The mother, who was a litigant in person, applied to end the supervision of her contact with the 8-year old child. Some years earlier the mother had been diagnosed as suffering from a schizophreniform illness. The mother's application was adjourned, in part to allow her to obtain legal representation, with a direction requiring her to file copies of all medical evidence. At the adjourned hearing the mother was still unrepresented, and had produced no medical evidence. The social worker was recommending that the contact should continue to be supervised. The judge dismissed the mother's application, and, at the invitation of the father's counsel, went ton to make a s 91(14) order against the mother for 5 years.

The s 91(14) order had been made altogether too casually, and in disregard of clear authority from the Court of Appeal. The making of such orders should always be exceptional, and careful consideration had to be given in every case to the duration of the order, so rights of access to the court were not prejudiced by any unnecessary extension. The mother was a litigant in person, with a medical history suggesting that she had been, and perhaps still was, in the care of a consultant adult psychiatrist; she had had no notice of the application whatsoever and there was nothing to suggest that the judge had explained to her the rights that she undoubtedly had to seek an adjournment, or to argue that an application of this sort should have been made with due formality, and to require such formality to be observed. Further, an order lasting 5 years, in relation to an 8-year old child, seemed on the face of it, disproportionate.

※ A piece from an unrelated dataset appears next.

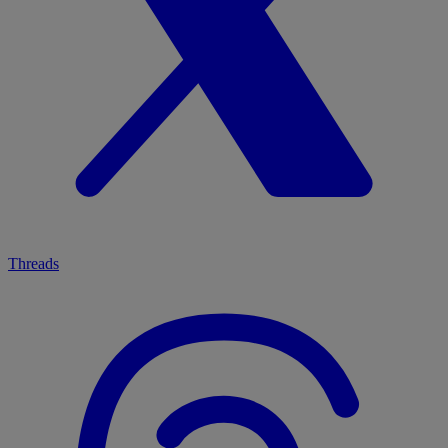
Threads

The court went on to give procedural guidance on the making of s 91(14) orders. Ideally, such an application should be made in writing on notice in the normal way, but if the question of a s 91(14) order arose during or at the end of a hearing, either on the application of one of the parties, or on the court's own initiative, the court was entitled to go ahead and make a s 91(14) order, even if one or more of the parties was unrepresented. It was, however, of the utmost importance that the party or parties or other persons affected by the order, particularly if they were in person: (a) understood that such an application was being made, or that consideration is being given to making a s 91(14) order; (b) understood the meaning and effect of such an order; and (c) had a proper opportunity to make submissions to the court in answer to the application or to the suggestion that a s 91(14) order be made. If either party (and in particular the person affected by the s 91(14) order) was unrepresented, it might be possible for the court to deal with the matter in argument without a formal application, however, if the representative for the party affected sought a short adjournment to take instructions, such an application should normally be granted.

If there was a substantive objection to the s 91(14) order, then the court should require the application to be made formally on notice in the normal way. To ensure that a party, particularly a party acting in person, (a) understood the effect of such an order; and (b) was given a proper opportunity to respond to it, the court might have to adjourn the application for it to be made in writing and on notice. If the parties were both or all in person, there was a powerful obligation on any court minded to make a s 91(14) order to explain to them the course the court was minded to take. This would involve the court telling the parties in ordinary language what a section 91(14) order was; and what effect it had, together with the duration of the order that the court had in mind to impose. Above all, unrepresented parties must be given the opportunity to make any submissions they wished to make about the making of such an order, and if there was a substantive objection on which a litigant wished to seek legal advice, the court should normally either not make an order; or make an order and give the recipient permission to apply to set it aside within a specified time.